II – Elire les officiers royaux

L'ordonnance de réformation de 1413 propose une meilleure administration du royaume par le recours à un mode de désignation des officiers royaux. Elle propose de les choisir par voie d'élection (A) et elle prévoit l'organisation de leur désignation (B).
  • A – Choisir la désignation par voie d'élection
    • Le recours à l'élection : sens médiéval (choisir) ; lutter contre l'arbitraire ; une pratique de l'élection depuis la fin du XIVème siècle ; Rex est supra electionem.
    • Quand ? : le remplacement d'officiers (l. 25-26) et la vacance de l'office (l. 34, l. 39, l. 46).
    • Comment ? : écarter l'impétration et retenir l'élection (l. 23-24 ; l. 28, l. 35, l. 43, l. 48).
    • A qui l'appliquer ? Officiers des finances (l. 26) ; du Parlement et de l'Hôtel-le-roi (l. 32-34) ; prévôt de Paris, office de judicature et local (prévôts, baillis et sénéchaux : l. 44-46).
  • B – Organiser la désignation par voie d'élection
    • Information (l. 37, l. 40-41).
    • Modalités : délibération permettant d'évaluer les qualités des candidats ou scrutin (l. 41-42) et garanties (l. 48).

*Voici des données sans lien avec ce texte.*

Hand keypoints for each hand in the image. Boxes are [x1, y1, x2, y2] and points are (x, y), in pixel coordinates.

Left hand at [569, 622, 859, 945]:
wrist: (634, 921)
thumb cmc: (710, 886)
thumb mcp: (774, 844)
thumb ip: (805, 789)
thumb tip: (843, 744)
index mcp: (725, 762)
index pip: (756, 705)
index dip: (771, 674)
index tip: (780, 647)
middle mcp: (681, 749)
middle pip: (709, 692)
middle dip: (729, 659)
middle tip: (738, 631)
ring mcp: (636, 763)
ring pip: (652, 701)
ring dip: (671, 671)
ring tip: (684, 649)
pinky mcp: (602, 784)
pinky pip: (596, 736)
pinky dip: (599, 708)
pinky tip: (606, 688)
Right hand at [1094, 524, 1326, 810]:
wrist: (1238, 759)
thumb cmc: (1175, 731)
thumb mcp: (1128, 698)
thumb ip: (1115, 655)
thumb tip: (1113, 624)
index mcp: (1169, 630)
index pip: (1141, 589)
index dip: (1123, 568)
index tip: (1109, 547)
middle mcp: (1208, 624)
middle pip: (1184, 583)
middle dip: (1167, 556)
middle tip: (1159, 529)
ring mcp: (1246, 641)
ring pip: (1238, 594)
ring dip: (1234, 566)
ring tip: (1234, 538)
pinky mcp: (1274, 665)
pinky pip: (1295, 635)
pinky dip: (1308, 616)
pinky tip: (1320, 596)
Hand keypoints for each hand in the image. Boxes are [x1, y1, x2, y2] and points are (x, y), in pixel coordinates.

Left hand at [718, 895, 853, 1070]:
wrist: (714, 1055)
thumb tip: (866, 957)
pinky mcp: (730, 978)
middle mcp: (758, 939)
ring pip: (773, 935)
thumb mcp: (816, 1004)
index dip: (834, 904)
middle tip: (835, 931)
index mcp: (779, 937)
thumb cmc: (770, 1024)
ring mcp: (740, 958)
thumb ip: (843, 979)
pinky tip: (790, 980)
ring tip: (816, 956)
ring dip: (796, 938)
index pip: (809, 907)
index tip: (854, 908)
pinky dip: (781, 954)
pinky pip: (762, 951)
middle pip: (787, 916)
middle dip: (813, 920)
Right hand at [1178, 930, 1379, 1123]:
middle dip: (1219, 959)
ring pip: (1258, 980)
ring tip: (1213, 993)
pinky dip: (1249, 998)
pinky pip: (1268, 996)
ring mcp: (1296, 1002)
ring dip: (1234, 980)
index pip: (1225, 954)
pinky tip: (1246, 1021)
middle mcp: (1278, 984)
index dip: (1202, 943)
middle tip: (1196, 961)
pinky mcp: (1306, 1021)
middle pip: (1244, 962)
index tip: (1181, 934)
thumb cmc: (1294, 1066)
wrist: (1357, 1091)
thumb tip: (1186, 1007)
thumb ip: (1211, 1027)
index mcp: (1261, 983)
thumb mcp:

    • Participants à l'élection : Chancelier, officiers du Parlement, Grand Conseil (l. 29-31, l. 34-35, l. 40-41, l. 49-50).
    • Qui choisir ? Qualités requises (l. 27-28, l. 35, l. 36, l. 39, l. 46-47).
    • Des qualités pour une bonne administration (l. 29 « bien public », l. 52-53) et remplir les missions confiées par le roi (l. 51-53).